7 January 2013

Wes Minster Five - Sticks And Stones/ Mickey's Monkey

Label: Carnival
Year of Release: 1964

The London blues and R&B scene is the stuff of beat legend these days, and people of my generation have only hearsay to go by.  Still, irrespective of how many obscure fringe acts were allegedly the best live bands in the world, we all know for a fact that there were endless pubs and clubs in the capital having bands playing approximations of authentic American sounds in their sweaty, smoky basement rooms. Some of these (The Rolling Stones) would go on to success of the kind that doesn't need to be emphasised, while others had to content themselves with cultish levels of appreciation.  

The Wes Minster Five were a regularly gigging unit around the London bar and club scene, and are really seldom discussed on any level these days.  Part of the problem may be that they were signed to an uber-obscure independent label without much clout, and another issue may be the fact that their recordings, while good, lack the abrasion and bite of The Pretty Things or The Birds.  Still, what we have here are two enjoyable cuts, either of which could have happily taken the A-side spot.  "Sticks and Stones" is a nice, stomping cover of the R&B classic, and "Mickey's Monkey" incorporates call and response vocals with hand clapping and a nagging enthusiasm, and nearly rips up the joint.  Both tracks have come under some criticism from aficionados for giving two respected songs a British beat production, but that, I'm afraid, was the name of the game at the time.  Very few British bands were able to ape the American styles 100% successfully (and what, indeed, would be the point of creating replicas in the studio anyway?) so putting their own blueprint on the tracks was fairly standard practice.

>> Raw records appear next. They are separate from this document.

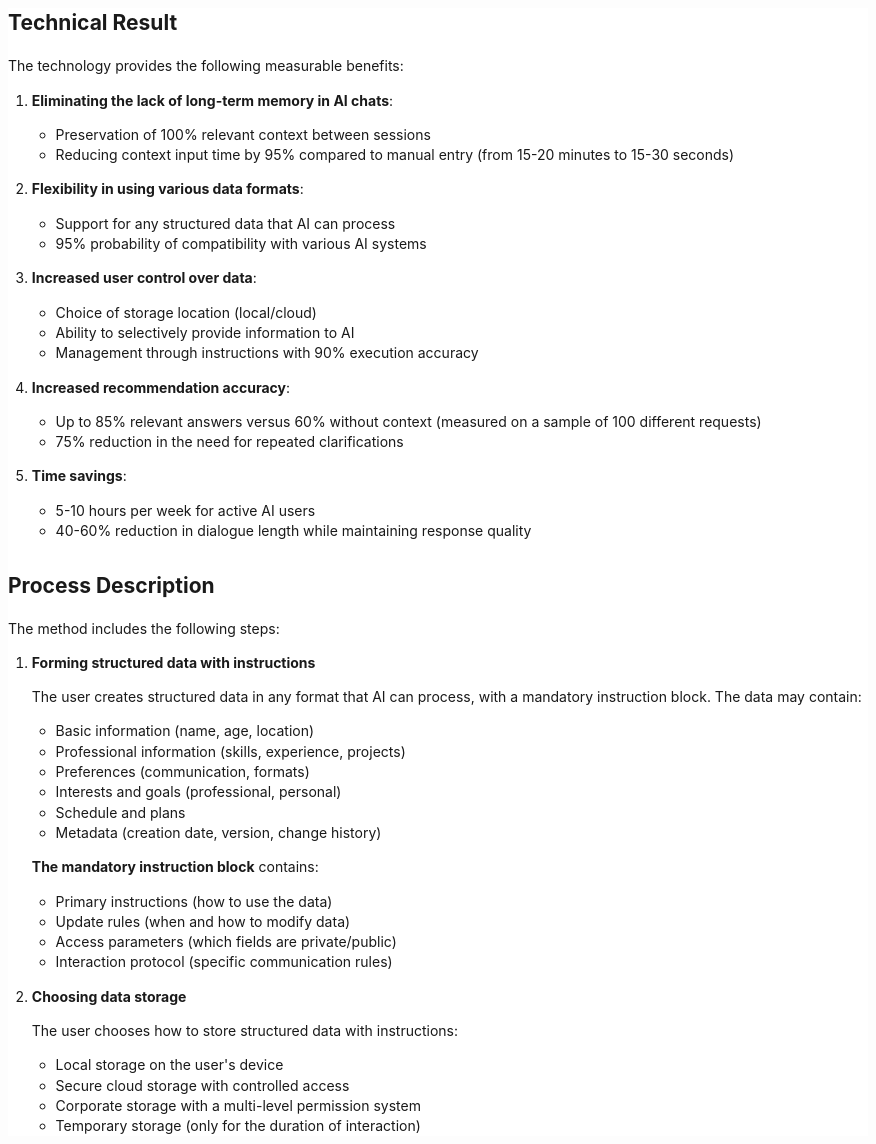 ## Technical Result

The technology provides the following measurable benefits:

1. **Eliminating the lack of long-term memory in AI chats**:
   - Preservation of 100% relevant context between sessions
   - Reducing context input time by 95% compared to manual entry (from 15-20 minutes to 15-30 seconds)

2. **Flexibility in using various data formats**:
   - Support for any structured data that AI can process
   - 95% probability of compatibility with various AI systems

3. **Increased user control over data**:
   - Choice of storage location (local/cloud)
   - Ability to selectively provide information to AI
   - Management through instructions with 90% execution accuracy

4. **Increased recommendation accuracy**:
   - Up to 85% relevant answers versus 60% without context (measured on a sample of 100 different requests)
   - 75% reduction in the need for repeated clarifications

5. **Time savings**:
   - 5-10 hours per week for active AI users
   - 40-60% reduction in dialogue length while maintaining response quality

## Process Description

The method includes the following steps:

1. **Forming structured data with instructions**

   The user creates structured data in any format that AI can process, with a mandatory instruction block. The data may contain:
   - Basic information (name, age, location)
   - Professional information (skills, experience, projects)
   - Preferences (communication, formats)
   - Interests and goals (professional, personal)
   - Schedule and plans
   - Metadata (creation date, version, change history)
   
   **The mandatory instruction block** contains:
   - Primary instructions (how to use the data)
   - Update rules (when and how to modify data)
   - Access parameters (which fields are private/public)
   - Interaction protocol (specific communication rules)

2. **Choosing data storage**

   The user chooses how to store structured data with instructions:
   - Local storage on the user's device
   - Secure cloud storage with controlled access
   - Corporate storage with a multi-level permission system
   - Temporary storage (only for the duration of interaction)
   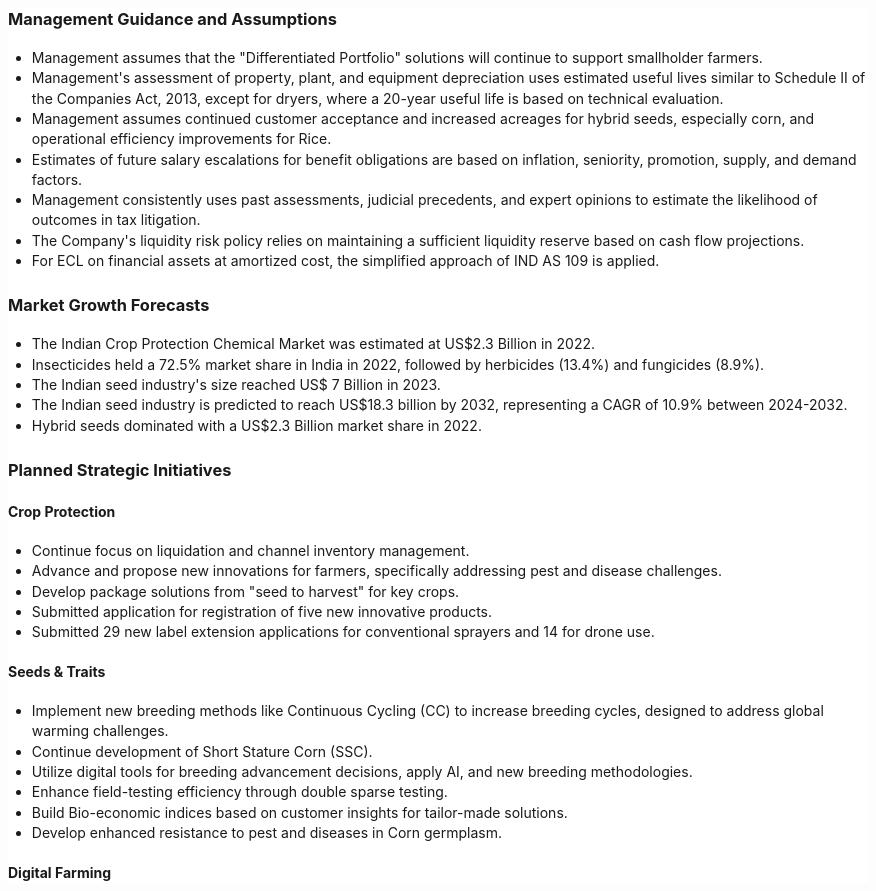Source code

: ### Management Guidance and Assumptions

*   Management assumes that the "Differentiated Portfolio" solutions will continue to support smallholder farmers.
*   Management's assessment of property, plant, and equipment depreciation uses estimated useful lives similar to Schedule II of the Companies Act, 2013, except for dryers, where a 20-year useful life is based on technical evaluation.
*   Management assumes continued customer acceptance and increased acreages for hybrid seeds, especially corn, and operational efficiency improvements for Rice.
*   Estimates of future salary escalations for benefit obligations are based on inflation, seniority, promotion, supply, and demand factors.
*   Management consistently uses past assessments, judicial precedents, and expert opinions to estimate the likelihood of outcomes in tax litigation.
*   The Company's liquidity risk policy relies on maintaining a sufficient liquidity reserve based on cash flow projections.
*   For ECL on financial assets at amortized cost, the simplified approach of IND AS 109 is applied.

### Market Growth Forecasts

*   The Indian Crop Protection Chemical Market was estimated at US$2.3 Billion in 2022.
*   Insecticides held a 72.5% market share in India in 2022, followed by herbicides (13.4%) and fungicides (8.9%).
*   The Indian seed industry's size reached US$ 7 Billion in 2023.
*   The Indian seed industry is predicted to reach US$18.3 billion by 2032, representing a CAGR of 10.9% between 2024-2032.
*   Hybrid seeds dominated with a US$2.3 Billion market share in 2022.

### Planned Strategic Initiatives

#### Crop Protection

*   Continue focus on liquidation and channel inventory management.
*   Advance and propose new innovations for farmers, specifically addressing pest and disease challenges.
*   Develop package solutions from "seed to harvest" for key crops.
*   Submitted application for registration of five new innovative products.
*   Submitted 29 new label extension applications for conventional sprayers and 14 for drone use.

#### Seeds & Traits

*   Implement new breeding methods like Continuous Cycling (CC) to increase breeding cycles, designed to address global warming challenges.
*   Continue development of Short Stature Corn (SSC).
*   Utilize digital tools for breeding advancement decisions, apply AI, and new breeding methodologies.
*   Enhance field-testing efficiency through double sparse testing.
*   Build Bio-economic indices based on customer insights for tailor-made solutions.
*   Develop enhanced resistance to pest and diseases in Corn germplasm.

#### Digital Farming

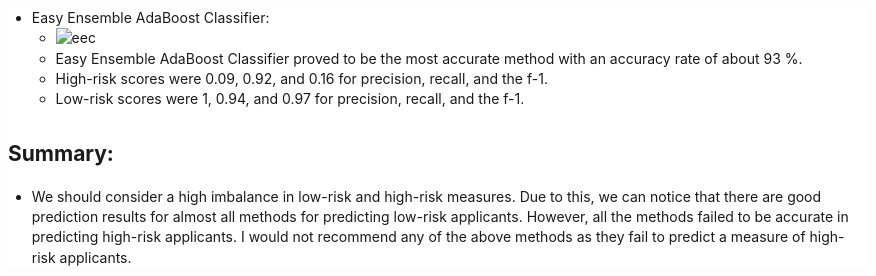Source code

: - Easy Ensemble AdaBoost Classifier:
  - <img width="712" alt="eec" src="https://user-images.githubusercontent.com/89552059/195719163-6924e8c7-67dc-41ae-8efd-7ed3645db637.png">
  - Easy Ensemble AdaBoost Classifier proved to be the most accurate method with an accuracy rate of about 93 %.
  - High-risk scores were 0.09, 0.92, and 0.16 for precision, recall, and the f-1.
  - Low-risk scores were 1, 0.94, and 0.97 for precision, recall, and the f-1.
  
## Summary:
- We should consider a high imbalance in low-risk and high-risk measures. Due to this, we can notice that there are good prediction results for almost all methods for predicting low-risk applicants. However, all the methods failed to be accurate in predicting high-risk applicants. I would not recommend any of the above methods as they fail to predict a measure of high-risk applicants.
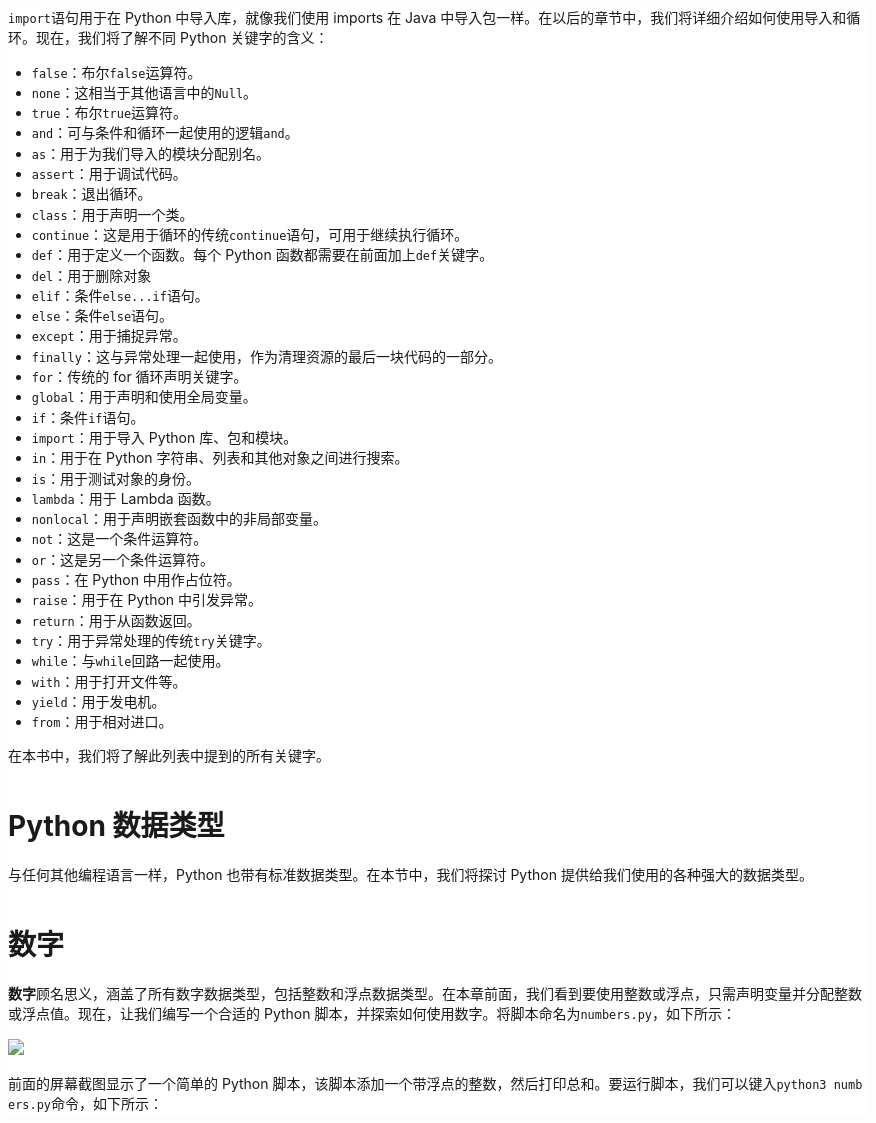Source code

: `import`语句用于在 Python 中导入库，就像我们使用 imports 在 Java 中导入包一样。在以后的章节中，我们将详细介绍如何使用导入和循环。现在，我们将了解不同 Python 关键字的含义：

*   `false`：布尔`false`运算符。
*   `none`：这相当于其他语言中的`Null`。
*   `true`：布尔`true`运算符。
*   `and`：可与条件和循环一起使用的逻辑`and`。
*   `as`：用于为我们导入的模块分配别名。
*   `assert`：用于调试代码。
*   `break`：退出循环。
*   `class`：用于声明一个类。
*   `continue`：这是用于循环的传统`continue`语句，可用于继续执行循环。
*   `def`：用于定义一个函数。每个 Python 函数都需要在前面加上`def`关键字。
*   `del`：用于删除对象
*   `elif`：条件`else...if`语句。
*   `else`：条件`else`语句。
*   `except`：用于捕捉异常。
*   `finally`：这与异常处理一起使用，作为清理资源的最后一块代码的一部分。
*   `for`：传统的 for 循环声明关键字。
*   `global`：用于声明和使用全局变量。
*   `if`：条件`if`语句。
*   `import`：用于导入 Python 库、包和模块。
*   `in`：用于在 Python 字符串、列表和其他对象之间进行搜索。
*   `is`：用于测试对象的身份。
*   `lambda`：用于 Lambda 函数。
*   `nonlocal`：用于声明嵌套函数中的非局部变量。
*   `not`：这是一个条件运算符。
*   `or`：这是另一个条件运算符。
*   `pass`：在 Python 中用作占位符。
*   `raise`：用于在 Python 中引发异常。
*   `return`：用于从函数返回。
*   `try`：用于异常处理的传统`try`关键字。
*   `while`：与`while`回路一起使用。
*   `with`：用于打开文件等。
*   `yield`：用于发电机。
*   `from`：用于相对进口。

在本书中，我们将了解此列表中提到的所有关键字。

# Python 数据类型

与任何其他编程语言一样，Python 也带有标准数据类型。在本节中，我们将探讨 Python 提供给我们使用的各种强大的数据类型。

# 数字

**数字**顾名思义，涵盖了所有数字数据类型，包括整数和浮点数据类型。在本章前面，我们看到要使用整数或浮点，只需声明变量并分配整数或浮点值。现在，让我们编写一个合适的 Python 脚本，并探索如何使用数字。将脚本命名为`numbers.py`，如下所示：

![](assets/8126ea5f-c958-432d-a21e-e104ab71827f.png)

前面的屏幕截图显示了一个简单的 Python 脚本，该脚本添加一个带浮点的整数，然后打印总和。要运行脚本，我们可以键入`python3 numbers.py`命令，如下所示：

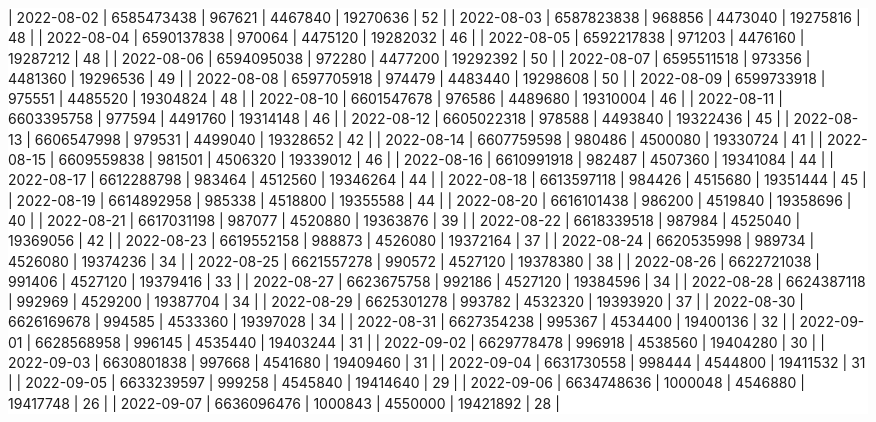 | 2022-08-02 | 6585473438 | 967621 | 4467840 | 19270636 | 52 |
| 2022-08-03 | 6587823838 | 968856 | 4473040 | 19275816 | 48 |
| 2022-08-04 | 6590137838 | 970064 | 4475120 | 19282032 | 46 |
| 2022-08-05 | 6592217838 | 971203 | 4476160 | 19287212 | 48 |
| 2022-08-06 | 6594095038 | 972280 | 4477200 | 19292392 | 50 |
| 2022-08-07 | 6595511518 | 973356 | 4481360 | 19296536 | 49 |
| 2022-08-08 | 6597705918 | 974479 | 4483440 | 19298608 | 50 |
| 2022-08-09 | 6599733918 | 975551 | 4485520 | 19304824 | 48 |
| 2022-08-10 | 6601547678 | 976586 | 4489680 | 19310004 | 46 |
| 2022-08-11 | 6603395758 | 977594 | 4491760 | 19314148 | 46 |
| 2022-08-12 | 6605022318 | 978588 | 4493840 | 19322436 | 45 |
| 2022-08-13 | 6606547998 | 979531 | 4499040 | 19328652 | 42 |
| 2022-08-14 | 6607759598 | 980486 | 4500080 | 19330724 | 41 |
| 2022-08-15 | 6609559838 | 981501 | 4506320 | 19339012 | 46 |
| 2022-08-16 | 6610991918 | 982487 | 4507360 | 19341084 | 44 |
| 2022-08-17 | 6612288798 | 983464 | 4512560 | 19346264 | 44 |
| 2022-08-18 | 6613597118 | 984426 | 4515680 | 19351444 | 45 |
| 2022-08-19 | 6614892958 | 985338 | 4518800 | 19355588 | 44 |
| 2022-08-20 | 6616101438 | 986200 | 4519840 | 19358696 | 40 |
| 2022-08-21 | 6617031198 | 987077 | 4520880 | 19363876 | 39 |
| 2022-08-22 | 6618339518 | 987984 | 4525040 | 19369056 | 42 |
| 2022-08-23 | 6619552158 | 988873 | 4526080 | 19372164 | 37 |
| 2022-08-24 | 6620535998 | 989734 | 4526080 | 19374236 | 34 |
| 2022-08-25 | 6621557278 | 990572 | 4527120 | 19378380 | 38 |
| 2022-08-26 | 6622721038 | 991406 | 4527120 | 19379416 | 33 |
| 2022-08-27 | 6623675758 | 992186 | 4527120 | 19384596 | 34 |
| 2022-08-28 | 6624387118 | 992969 | 4529200 | 19387704 | 34 |
| 2022-08-29 | 6625301278 | 993782 | 4532320 | 19393920 | 37 |
| 2022-08-30 | 6626169678 | 994585 | 4533360 | 19397028 | 34 |
| 2022-08-31 | 6627354238 | 995367 | 4534400 | 19400136 | 32 |
| 2022-09-01 | 6628568958 | 996145 | 4535440 | 19403244 | 31 |
| 2022-09-02 | 6629778478 | 996918 | 4538560 | 19404280 | 30 |
| 2022-09-03 | 6630801838 | 997668 | 4541680 | 19409460 | 31 |
| 2022-09-04 | 6631730558 | 998444 | 4544800 | 19411532 | 31 |
| 2022-09-05 | 6633239597 | 999258 | 4545840 | 19414640 | 29 |
| 2022-09-06 | 6634748636 | 1000048 | 4546880 | 19417748 | 26 |
| 2022-09-07 | 6636096476 | 1000843 | 4550000 | 19421892 | 28 |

Consisting of Clive Burrows on sax, Dave Greenslade on keyboards, John Hiseman on drums, Brian Smith (aka Wes Minster) on guitar, Tony Reeves on bass and Paul Williams on vocals, the line-up was completed by chance purely due to Williams' connection with Georgie Fame and The Blue Flames - a fan and regular attendee of their Flamingo Club gigs, he managed to convince the outfit to allow him to occasionally get on stage and sing songs with them, and eventually Fame put him in touch with the other musicians who were in the process of putting an act together.  The band are particularly notable for giving the Zoot Money's Big Roll Band two of its future members in Williams and Burrows.

Williams remains a practicing musician to this day, having worked with the likes of John Mayall and Juicy Lucy over the years, as well as gigging as a part of ensemble touring acts and as a solo artist.  You can call me soft if you want, but it always brings a bit of cheer to my heart to be able to finish a blog entry talking about a musician's continued activity.

[Update - Terry Webster - the actual lead vocalist for this group - got in touch with me to correct some details! You can see more in the comments section].


terry webster said...

Jim Ellis Drums Clive Burrows sax Paul? organ Wes Minster guitar.
wrong line up I'm afraid. Putting the world to rights before I die..



terry webster said...

We were involved with Wes(Brian)Minster performing on the R&B circuit.We did sessions for Blue Beat label Carnival Records backing various West Indian Artistes that would be sold on Portobello Road and other London Market stalls.
Interesting recording glitch at the beginning of Sticks n Stones.
It was all one take stuff.
Terry Webster alias TONY BROOK and the BREAKERS

23 Daves said...

Ha! Huge apologies for that, Terry, but getting information on most of the acts featured on this blog is an unreliable business and mistakes happen more often than I'd like… but thanks for taking the time to put things right and also fill everyone in with a bit of background information.

Two questions - is that wobble at the beginning of "Sticks n Stones" not supposed to be there? I always heard it as part of the tune. And did these records not get distributed much beyond market stalls around London to the best of your knowledge? Did they not actually gain a more thorough distribution?

terry webster said...

Nice to make a connection with you on the facts. Sticks and Stones had a dodgy wobble on the intro due to some studio or manufacturing slip up. I imagine a guy resting against the mastering equipment lighting a fag...Whoops! The producer apologised but I suppose as it was only a B side and a bit quirky they decided to leave it there.
Terry Webster

terry webster said...

Answering your second question, I'm not aware that Carnival Records did anything outside the London West Indian/Carribean community. The producers seemed happy enough with their small exclusive Blue Beat market.
I remember we did a session for a great character named Little Satch. A singer so named as he was little and played a trumpet but quite badly tuned. The producer only helped to tune it to a point as the track would lose that raw flavour.
Thanks to the Internet I managed to buy 4 Carnival records one of them my long lost version of 'Mickeys Monkey'/'Sticks n Stones'.

DaveE said...

"Paul ?" on organ was actually Paul Raymond AKA Martin Raymond who later played with Tony Jackson's Vibrations, Plastic Penny, Savoy Brown etc.

Tim Coombe said...

Brian (Wes Minster) Smith, was my old guitar teacher. He sadly passed away a few years ago, but was a Wes Montgomery fanatic to the end. Lovely guy!